The first line of the entries and each line after it, through the one that contains "essos seletivos.", are to be duplicated exactly; no picture belongs in the copy.

Stored items
════════════════════
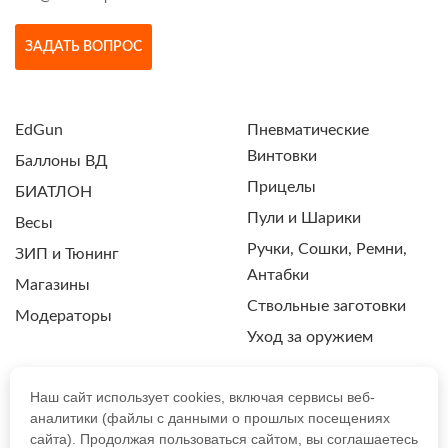
ЗАДАТЬ ВОПРОС
EdGun
Пневматические
Винтовки
Баллоны ВД
Прицелы
БИАТЛОН
Пули и Шарики
Весы
Ручки, Сошки, Ремни,
ЗИП и Тюнинг
Антабки
Магазины
Ствольные заготовки
Модераторы
Уход за оружием
Наш сайт использует cookies, включая сервисы веб-
аналитики (файлы с данными о прошлых посещениях
ПОЛИТИКА КОНФИДЕНЦИАЛЬНОСТИ
сайта). Продолжая пользоваться сайтом, вы соглашаетесь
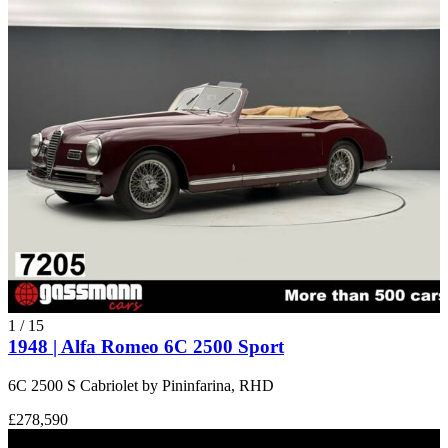
1
/
15
1948 | Alfa Romeo 6C 2500 Sport
6C 2500 S Cabriolet by Pininfarina, RHD
£278,590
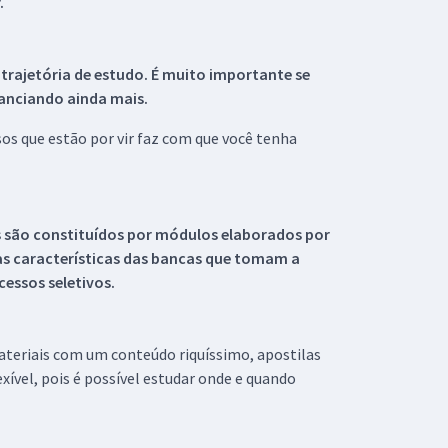
.
 trajetória de estudo. É muito importante se
tanciando ainda mais.
s que estão por vir faz com que você tenha
s são constituídos por módulos elaborados por
s características das bancas que tomam a
essos seletivos.
materiais com um conteúdo riquíssimo, apostilas
xível, pois é possível estudar onde e quando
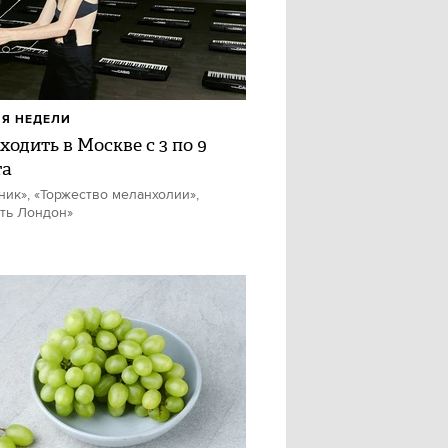
Я НЕДЕЛИ
ходить в Москве с 3 по 9
та
ник», «Торжество меланхолии»,
ть Лондон»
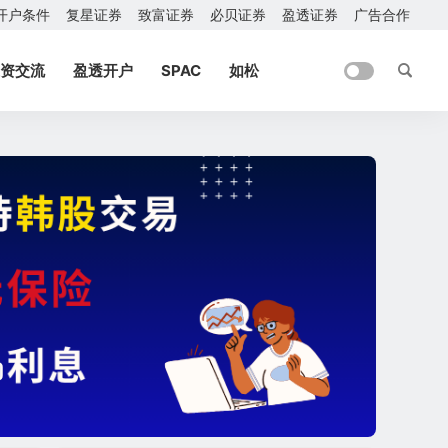
开户条件
复星证券
致富证券
必贝证券
盈透证券
广告合作
资交流
盈透开户
SPAC
如松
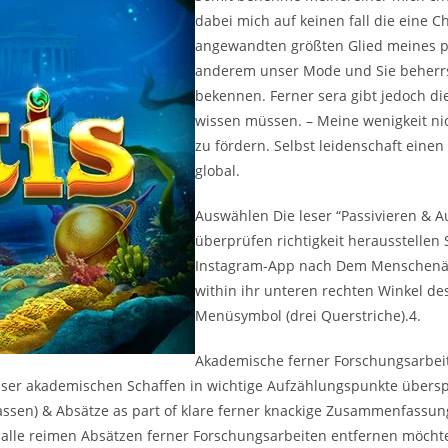
dabei mich auf keinen fall die eine Ch
angewandten größten Glied meines pe
anderem unser Mode und Sie beherrs
bekennen. Ferner sera gibt jedoch d
wissen müssen. – Meine wenigkeit nic
zu fördern. Selbst leidenschaft eine
global.
Auswählen Die leser “Passivieren & A
überprüfen richtigkeit herausstellen
Instagram-App nach Dem Menschenähnl
within ihr unteren rechten Winkel des
Menüsymbol (drei Querstriche).4.
Akademische ferner Forschungsarbeite
er akademischen Schaffen in wichtige Aufzählungspunkte überspa
fassen) & Absätze as part of klare ferner knackige Zusammenfassun
 alle reimen Absätzen ferner Forschungsarbeiten entfernen möch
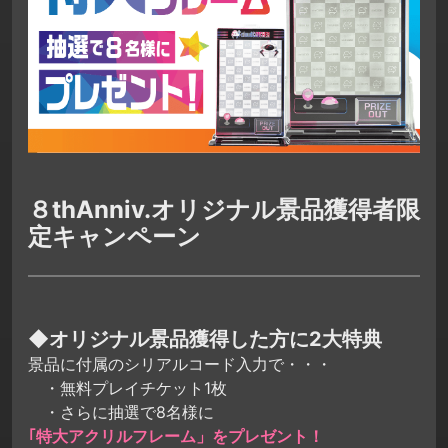
８thAnniv.オリジナル景品獲得者限
定キャンペーン
◆オリジナル景品獲得した方に2大特典
景品に付属のシリアルコード入力で・・・
・無料プレイチケット1枚
・さらに抽選で8名様に
｢特大アクリルフレーム」をプレゼント！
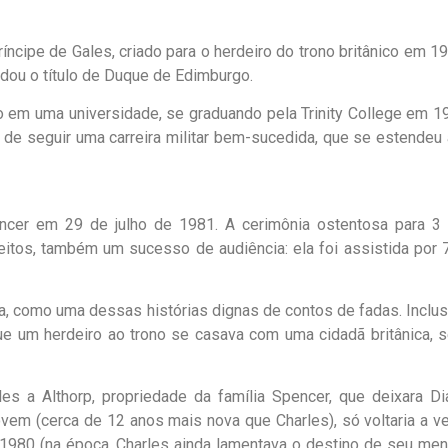
ríncipe de Gales, criado para o herdeiro do trono britânico em 1
rdou o título de Duque de Edimburgo.
ado em uma universidade, se graduando pela Trinity College em 1
s de seguir uma carreira militar bem-sucedida, que se estendeu 
ncer em 29 de julho de 1981. A cerimônia ostentosa para 3 
feitos, também um sucesso de audiência: ela foi assistida por 
a, como uma dessas histórias dignas de contos de fadas. Inclus
ue um herdeiro ao trono se casava com uma cidadã britânica, 
 a Althorp, propriedade da família Spencer, que deixara Di
em (cerca de 12 anos mais nova que Charles), só voltaria a ve
980 (na época, Charles ainda lamentava o destino de seu ment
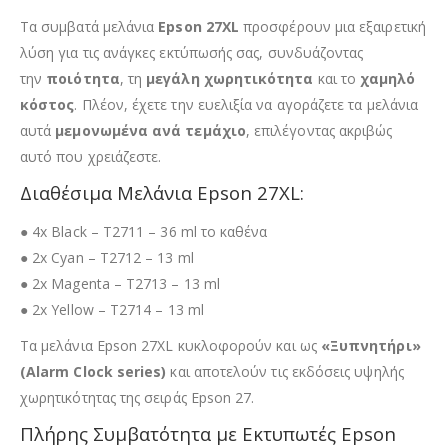
Τα συμβατά μελάνια
Epson 27XL
προσφέρουν μια εξαιρετική
λύση για τις ανάγκες εκτύπωσής σας, συνδυάζοντας
την
ποιότητα
, τη
μεγάλη χωρητικότητα
και το
χαμηλό
κόστος
. Πλέον, έχετε την ευελιξία να αγοράζετε τα μελάνια
αυτά
μεμονωμένα ανά τεμάχιο
, επιλέγοντας ακριβώς
αυτό που χρειάζεστε.
Διαθέσιμα Μελάνια Epson 27XL:
● 4x Black – T2711 – 36 ml το καθένα
● 2x Cyan – T2712 – 13 ml
● 2x Magenta – T2713 – 13 ml
● 2x Yellow – T2714 – 13 ml
Τα μελάνια Epson 27XL κυκλοφορούν και ως
«Ξυπνητήρι»
(Alarm Clock series)
και αποτελούν τις εκδόσεις υψηλής
χωρητικότητας της σειράς Epson 27.
Πλήρης Συμβατότητα με Εκτυπωτές Epson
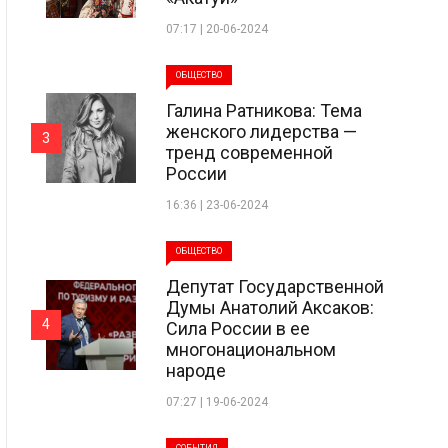
07:17 | 20-06-2024
ОБЩЕСТВО
Галина Ратникова: Тема
женского лидерства —
3
тренд современной
России
16:36 | 23-06-2024
ОБЩЕСТВО
Депутат Государственной
Думы Анатолий Аксаков:
4
Сила России в ее
многонациональном
народе
07:27 | 19-06-2024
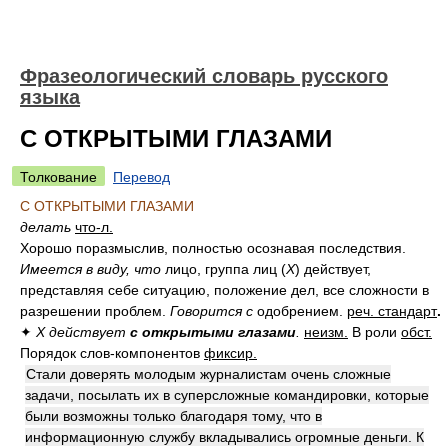
Фразеологический словарь русского
языка
С ОТКРЫТЫМИ ГЛАЗАМИ
Толкование
Перевод
С ОТКРЫТЫМИ ГЛАЗАМИ
делать
что-л.
Хорошо поразмыслив, полностью осознавая последствия.
Имеется в виду, что
лицо, группа лиц (
Х
) действует,
представляя себе ситуацию, положение дел, все сложности в
разрешении проблем.
Говорится с
одобрением.
реч. стандарт
.
✦
Х действует
с открытыми глазами
.
неизм.
В роли
обст.
Порядок слов-компонентов
фиксир.
Стали доверять молодым журналистам очень сложные
задачи, посылать их в суперсложные командировки, которые
были возможны только благодаря тому, что в
информационную службу вкладывались огромные деньги. К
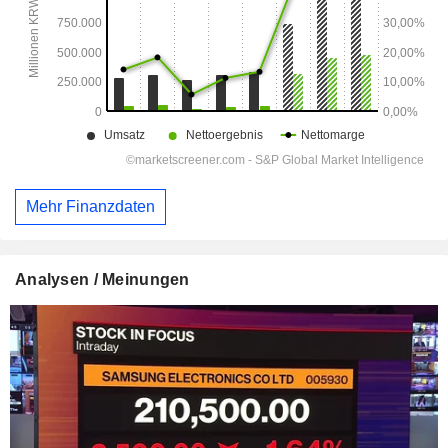
Mehr Finanzdaten
Analysen / Meinungen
════════════════════
→ Answer to this exercise:
ЗАДАТЬ ВОПРОС
EdGun
Пневматические
Винтовки
Баллоны ВД
Прицелы
БИАТЛОН
Пули и Шарики
Весы
Ручки, Сошки, Ремни,
ЗИП и Тюнинг
Антабки
Магазины
Ствольные заготовки
Модераторы
Уход за оружием
Наш сайт использует cookies, включая сервисы веб-
аналитики (файлы с данными о прошлых посещениях
ПОЛИТИКА КОНФИДЕНЦИАЛЬНОСТИ
сайта). Продолжая пользоваться сайтом, вы соглашаетесь
1
/
15
1948 | Alfa Romeo 6C 2500 Sport
6C 2500 S Cabriolet by Pininfarina, RHD
£278,590
.
 trajetória de estudo. É muito importante se
tanciando ainda mais.
s que estão por vir faz com que você tenha
s são constituídos por módulos elaborados por
s características das bancas que tomam a
essos seletivos.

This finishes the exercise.